WHAT IS EXPECTED -> Find the lines in these entries that include the word "ring" and state how many there are, with no other words.

Keypoint coordinate data:

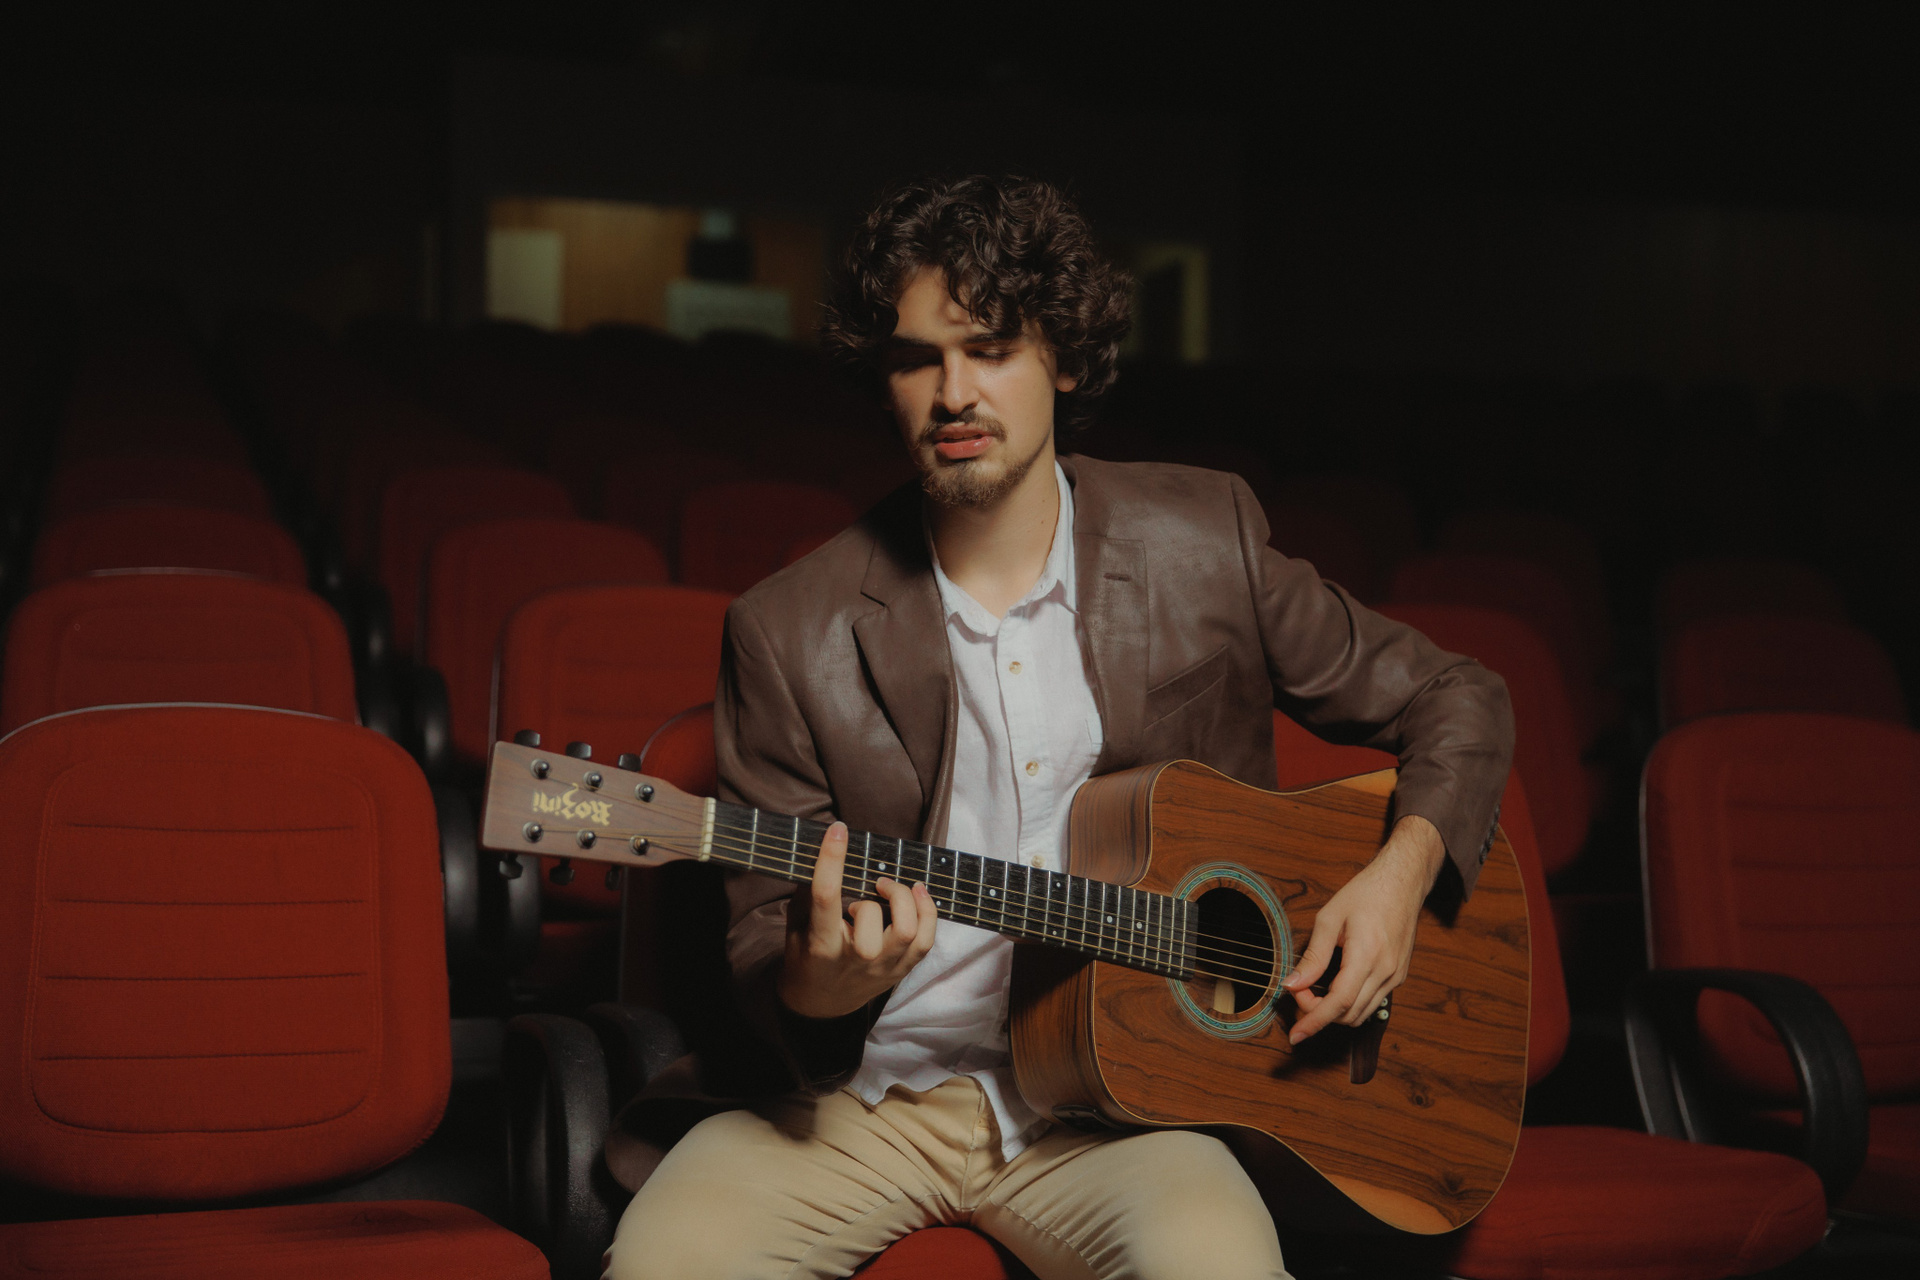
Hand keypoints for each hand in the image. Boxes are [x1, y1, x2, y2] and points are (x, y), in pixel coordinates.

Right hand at [776, 822, 938, 1019]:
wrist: (820, 1004)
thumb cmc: (806, 957)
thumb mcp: (795, 927)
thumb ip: (806, 894)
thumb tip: (824, 853)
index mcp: (821, 944)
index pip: (826, 897)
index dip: (832, 859)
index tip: (837, 830)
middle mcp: (854, 959)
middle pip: (871, 916)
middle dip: (871, 895)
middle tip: (869, 890)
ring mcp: (882, 968)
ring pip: (906, 930)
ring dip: (905, 899)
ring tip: (893, 888)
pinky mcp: (900, 971)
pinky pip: (926, 941)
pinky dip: (928, 912)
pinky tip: (919, 894)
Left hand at [1282, 815, 1444, 1043]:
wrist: (1403, 882)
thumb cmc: (1366, 893)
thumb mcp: (1329, 918)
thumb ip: (1313, 956)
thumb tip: (1293, 984)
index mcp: (1367, 955)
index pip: (1339, 1003)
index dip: (1315, 1022)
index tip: (1295, 1034)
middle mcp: (1386, 971)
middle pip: (1349, 1015)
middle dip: (1319, 1014)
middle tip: (1297, 995)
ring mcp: (1396, 976)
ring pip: (1361, 1014)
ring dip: (1335, 1012)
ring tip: (1312, 993)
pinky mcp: (1399, 975)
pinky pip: (1372, 1002)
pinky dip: (1350, 1004)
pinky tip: (1334, 989)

SOLUTION TO THIS EXERCISE -> 8